Eric Ebron‘s reign of terror in Detroit is over. The former first-round draft selection is now making his home in Indianapolis as a member of the Colts. With a gap on their roster where their tight end should be, the Lions signed former Seahawk Luke Willson to a one-year, $2.5 million deal. This signing has attracted very little fanfare, but Willson’s advanced stats, metrics, and analytics player profile demands the attention of fantasy football enthusiasts.
Welcome Luke Willson!
This is not the first time that PlayerProfiler has urged you to take a chance on Willson, I acknowledge. But things have changed since he was hailed as an overlooked über athlete back in 2016.
Willson was not a mega producer at the college level, evidenced by his 15.0-percent (39th percentile) College Dominator Rating. In his four years with Rice, Willson had 78 receptions for 986 yards, with nine touchdowns. His touchdown rate of 11.5 percent was probably the most impressive of these numbers, and something to remember as we move forward. Willson has 89 career receptions on 139 targets for 1129 yards and 11 touchdowns. Underwhelming counting stats aside, Willson has shown a knack for catching touchdowns, evidenced by his 12.3-percent touchdown rate, which carried over from his college career.
Stuck behind Jimmy Graham last season, Willson’s numbers don’t exactly leap off the page. A 9.10-percent Dominator Rating, coupled with a 6.70 percent Hog Rate, tells us that he was not a primary weapon on the Seahawks offense. Although, if we look closely we see that he was fairly dependable when called upon. Willson posted a 42.6 Production Premium and a 34.2 Target Premium in 2017. He caught 68.2 percent of his targets, with a 50.0 percent contested catch rate. Perhaps most importantly for readers, Willson also averaged 2.47 fantasy points per target.
Taking the stats out of the equation for a minute, Willson is an exceptional athlete. Willson ranked in the 90th percentile or better in four of the five key workout metrics, highlighted by his 4.56 40-yard dash and 117.0 Speed Score. Even is lowest athletic measurable, Agility Score, is considerably better than former Lions tight end Eric Ebron.
Willson finds himself atop the tight end depth chart for his new team. This is after the Lions released Eric Ebron and saw their second tight end Darren Fells sign with the Cleveland Browns. It may come as a surprise to some that this position puts Willson in prime position to become a fantasy asset in 2018.
The Lions and Tight Ends
Jim Bob Cooter became the Lions offensive coordinator during the 2015 season. From Week 10 to Week 17 that season, the Lions targeted their tight end on 16.2 percent of their passing plays. In the two full seasons since, this number has jumped to 19 percent. It’s not as if the Lions and Matthew Stafford were spreading it around multiple tight ends during this time, either.

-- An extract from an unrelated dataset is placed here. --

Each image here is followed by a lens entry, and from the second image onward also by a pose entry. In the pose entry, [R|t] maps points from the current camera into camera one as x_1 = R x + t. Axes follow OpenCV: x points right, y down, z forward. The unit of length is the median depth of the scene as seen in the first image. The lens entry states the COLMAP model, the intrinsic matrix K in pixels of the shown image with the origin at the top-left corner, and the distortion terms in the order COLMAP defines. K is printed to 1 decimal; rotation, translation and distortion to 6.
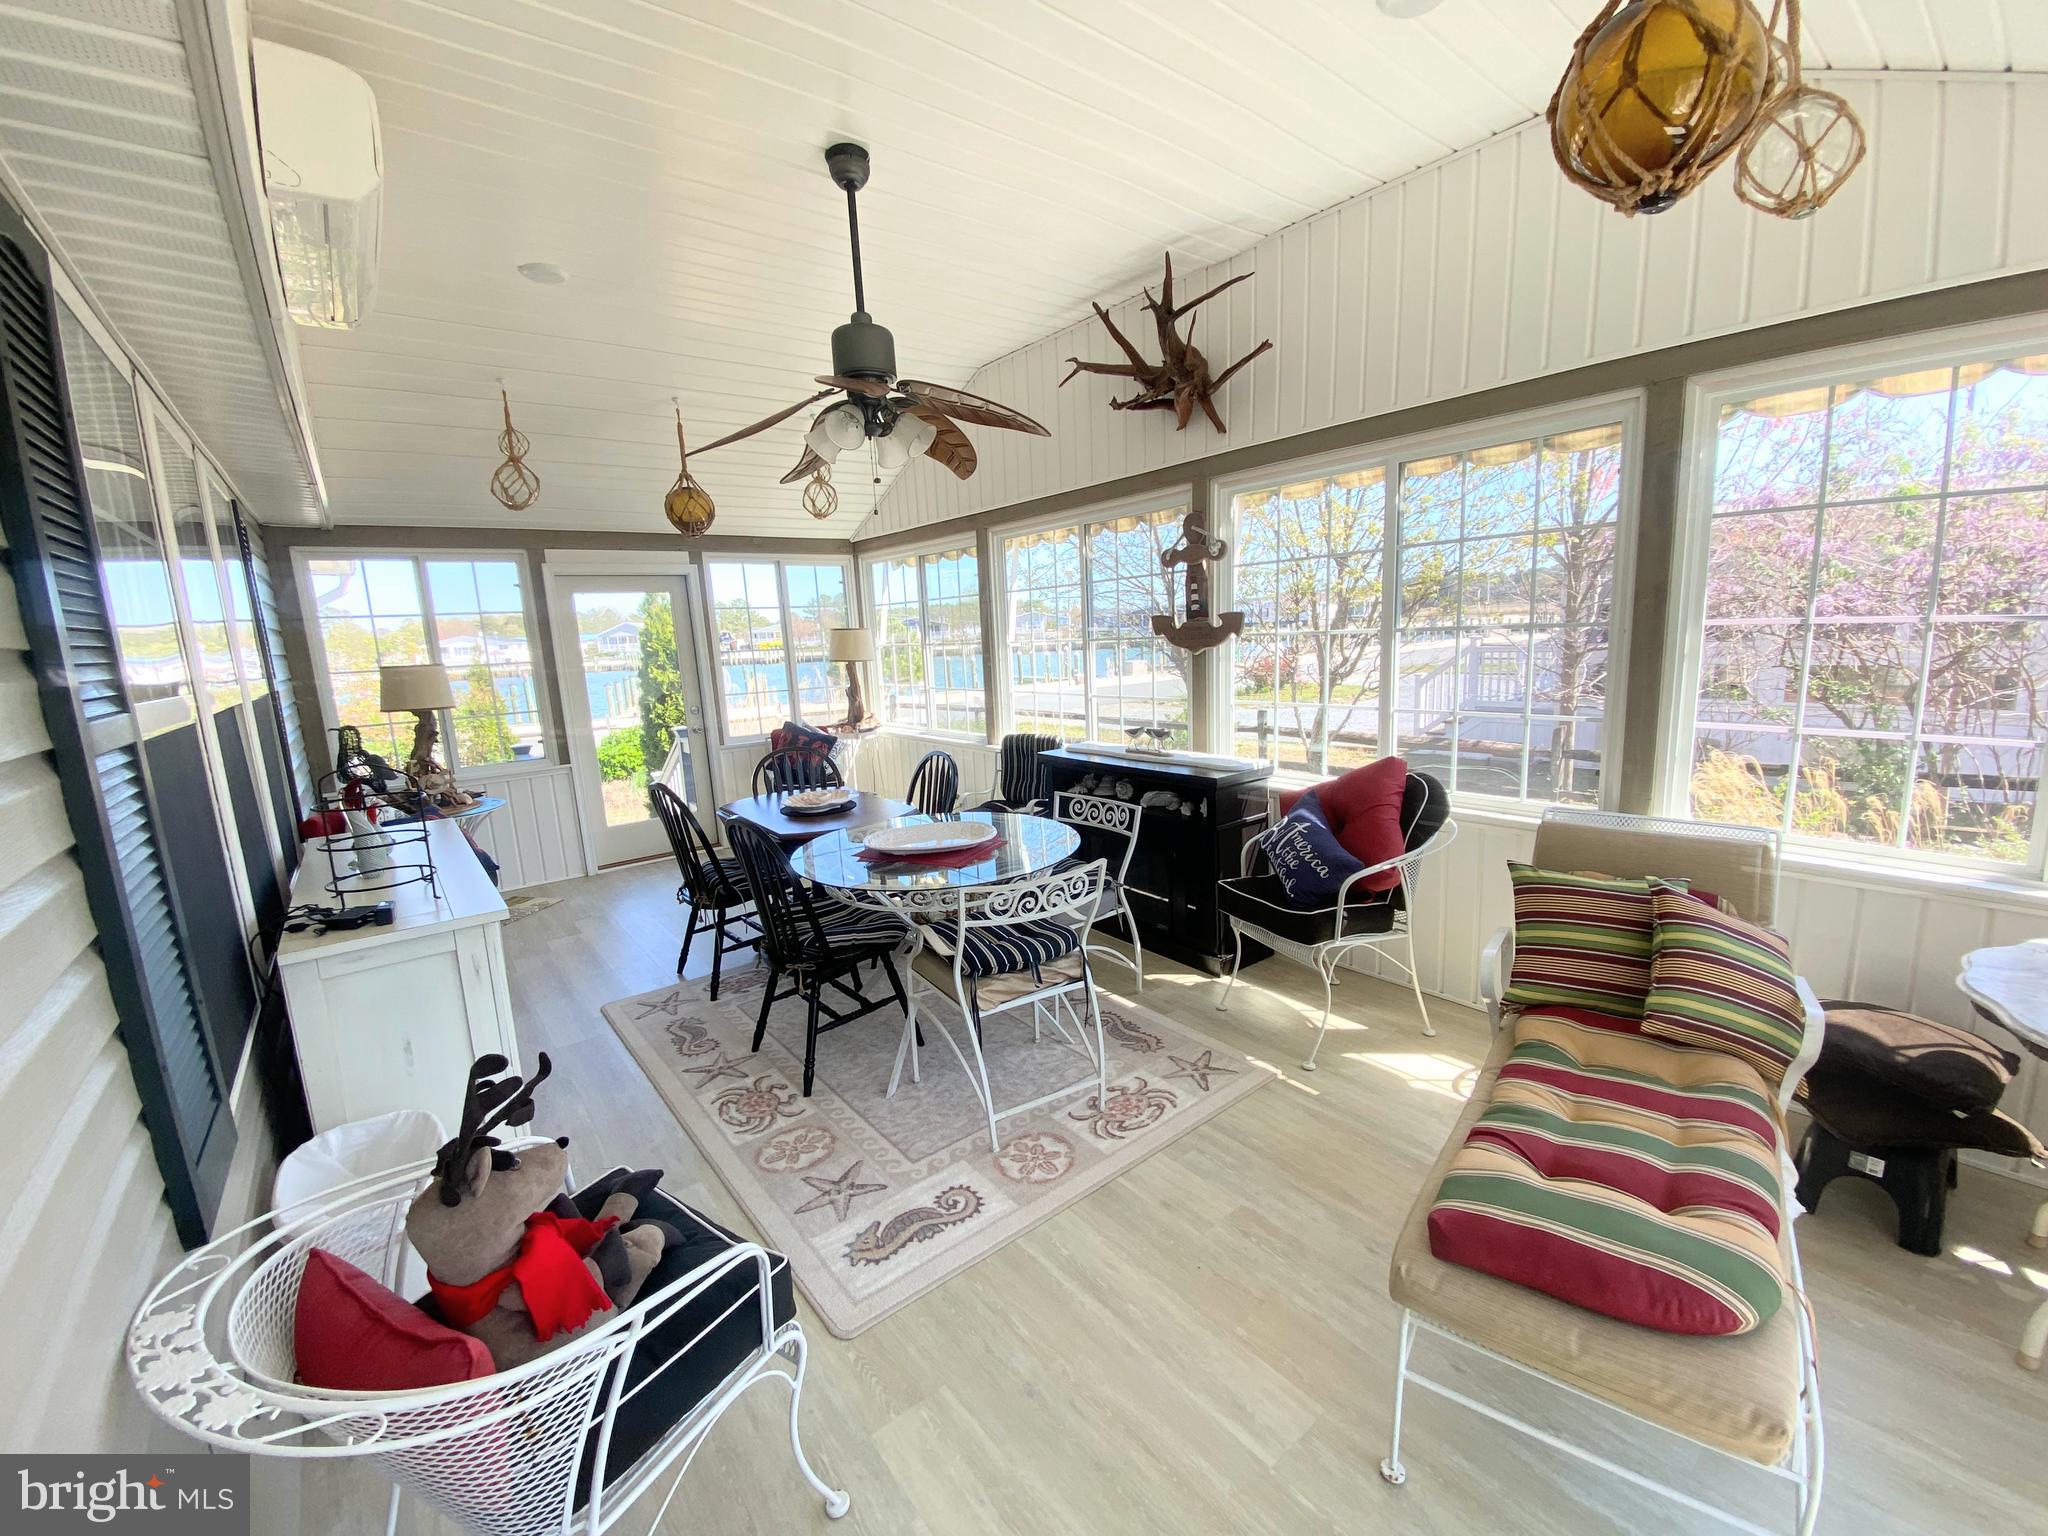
lens RADIAL K [[833.6, 0, 1020.3], [0, 833.6, 770.2], [0, 0, 1]] dist [0.013453, -0.017073]
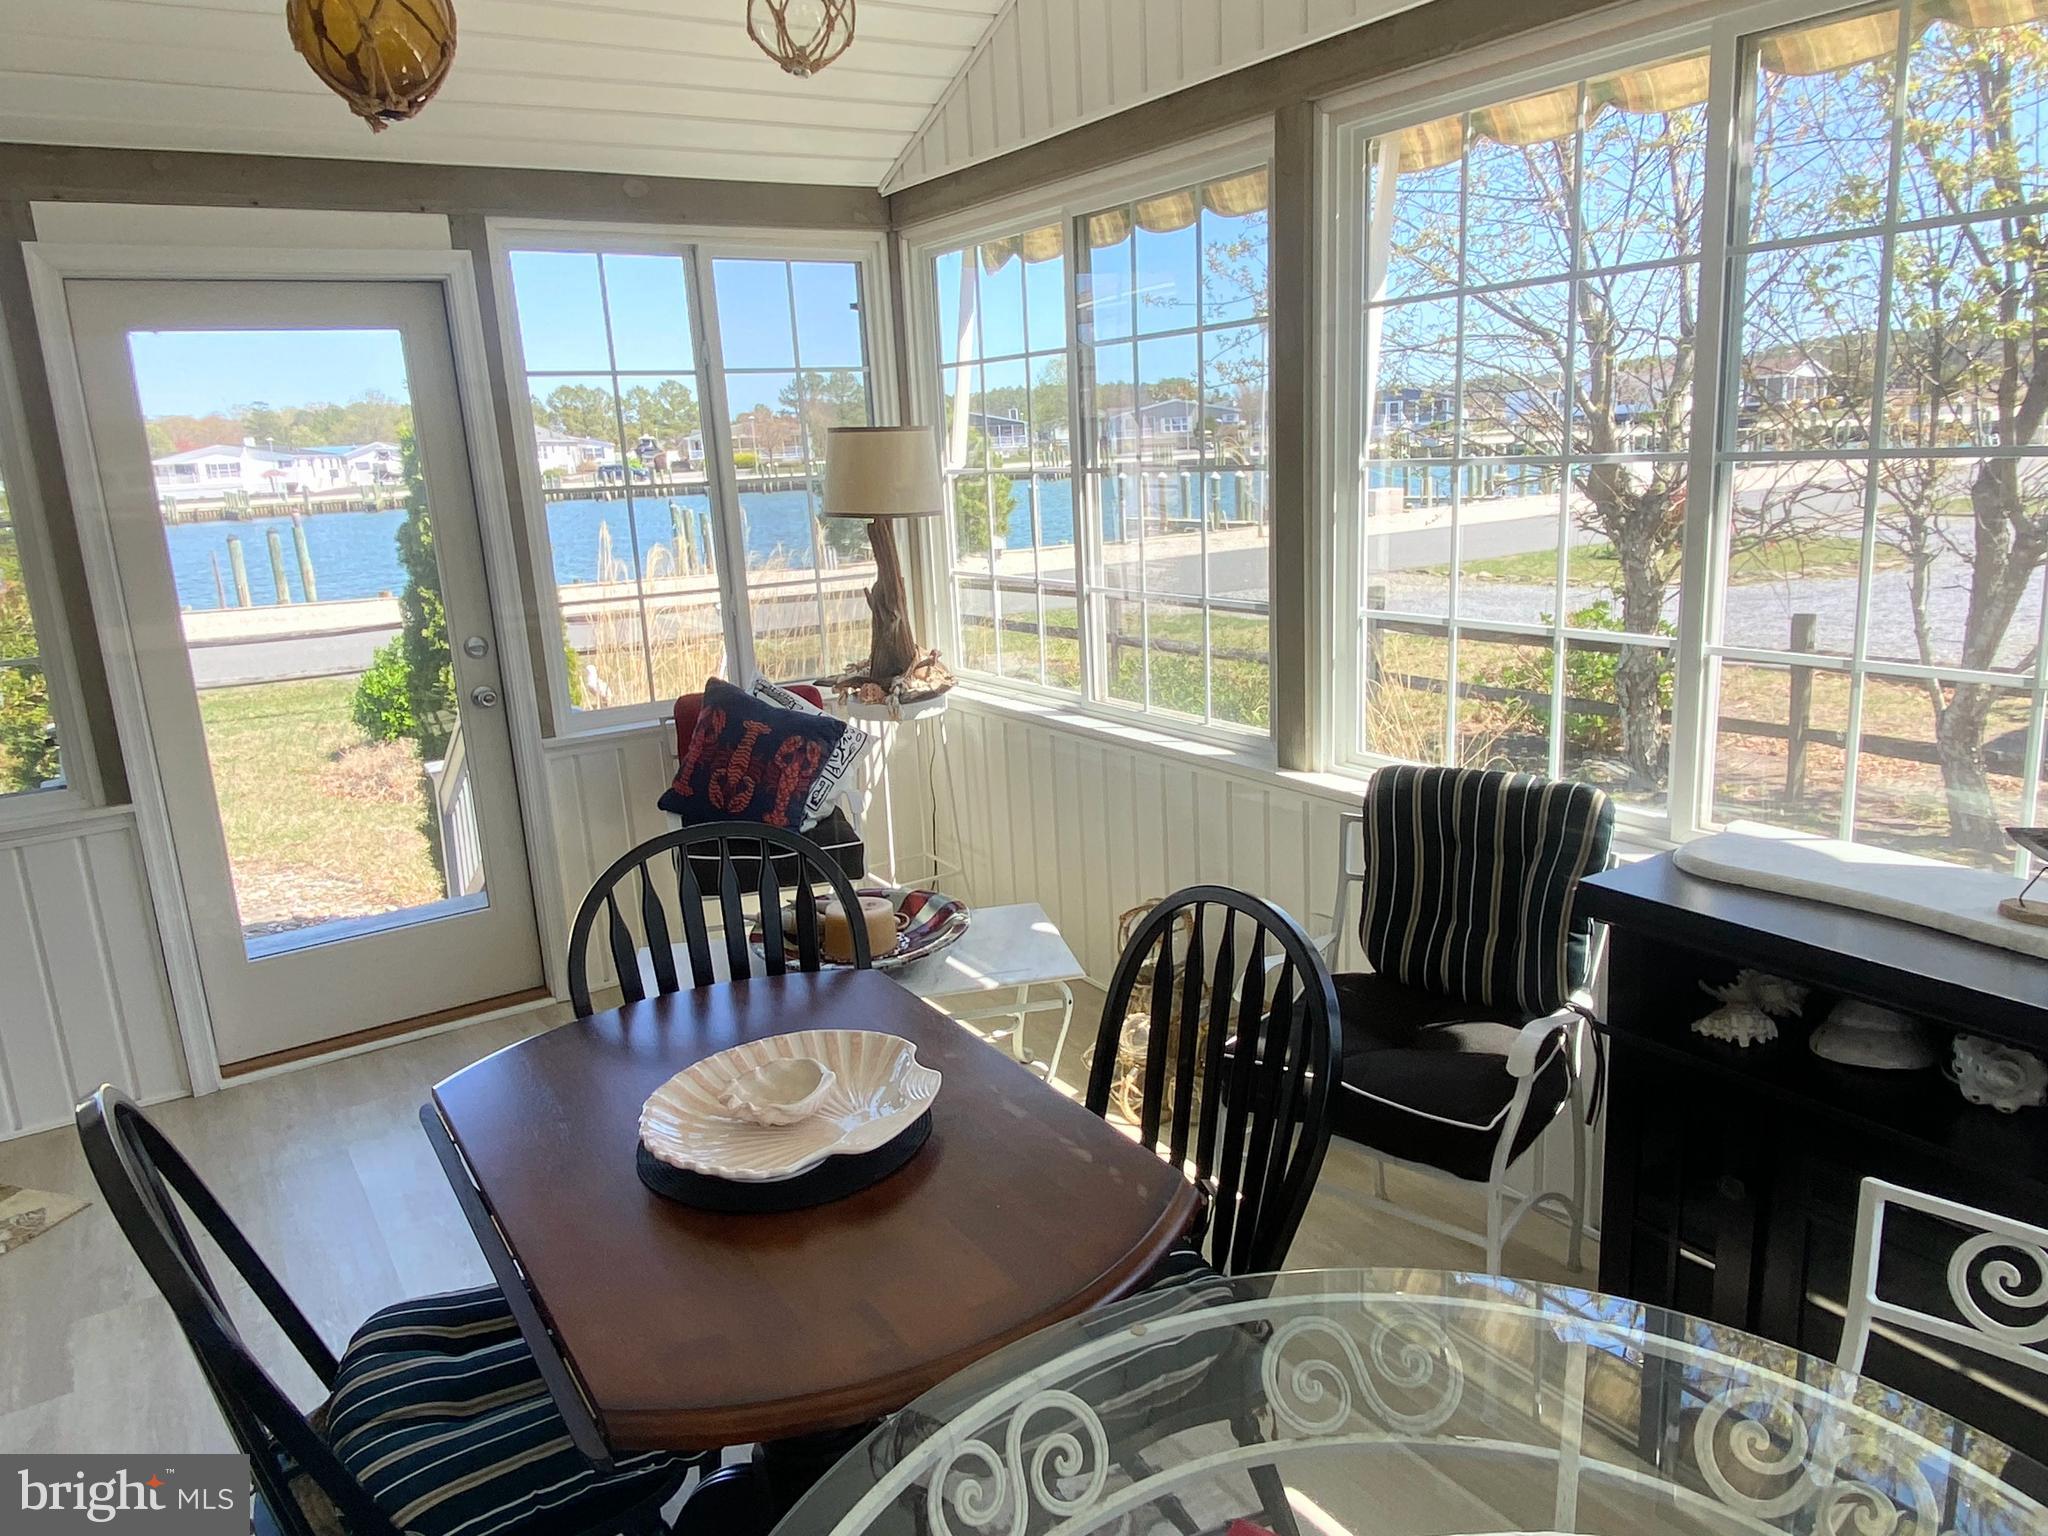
lens RADIAL K [[1392.3, 0, 1011.3], [0, 1392.3, 766.1], [0, 0, 1]] dist [0.002593, 0.000663]
pose [[0.996142, 0.017553, -0.085986, -0.087836], [-0.011620, 0.997547, 0.069026, -0.061064], [0.086987, -0.067760, 0.993902, 0.369526]]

Check out Luke Willson on PlayerProfiler’s Updated Dynasty Rankings:
According to Sharp Football Stats, between 2016 and 2017 the Lions lined up in 12 personnel on 13 percent of their offensive snaps. This is the fourth lowest in the NFL. By contrast, the Lions rolled out in 11 personnel, with a single tight end, 75 percent of the time. This was the second highest rate in the NFL. At the time of writing, that one tight end is looking like being Willson.
It’s worth pointing out that, for all his flaws, Ebron amassed the No. 10 most PPR points at the tight end position over the last two seasons.
Willson, as already stated, averaged 2.47 Fantasy Points per Target, while Ebron came in with 1.55. When targeting his not so identical namesake, Russell Wilson’s QB Rating in 2017 was 127.5. Stafford’s when targeting Ebron was 91.9. For comparison, Stafford posted 93.8 when targeted T.J. Jones. Crucially, especially with a gunslinger like Stafford at quarterback (Stafford had the 5th most Danger Plays with 36), Willson was better at getting open than Ebron. In 2017, Ebron had 1.80 yards Target Separation. Willson had 2.14 yards.
As mentioned, Willson is ridiculously agile in comparison to Ebron. Ebron’s 11.94 Agility Score was good for the 13th percentile. With Willson’s Agility and his ability to get open, this could improve Stafford’s production when the field contracts. He completed just 50.0 percent of his red zone pass attempts in 2017. As a great man once said, are you not entertained!?!?
Luke Willson Fantasy Outlook
According to the latest ADP data at FanBall, Luke Willson is going off the board in round No. 21 as TE45. If you don’t want to take a Gronk or a Kelce in the fourth round of your drafts (very wise) but are too lazy to stream the tight end position, then Willson could be the late round tight end for you. Dynasty owners should probably find a way to get him on the end of their rosters too, just in case.
Willson is only signed for one season with the Lions. But if you wait to see what he does in 2018 he’ll be too expensive before 2019. Would you be able to live with yourself next year when he’s a solid TE1 in fantasy, knowing that you read this and (despite being entertained, of course) you did nothing and let another owner in your league pick him up?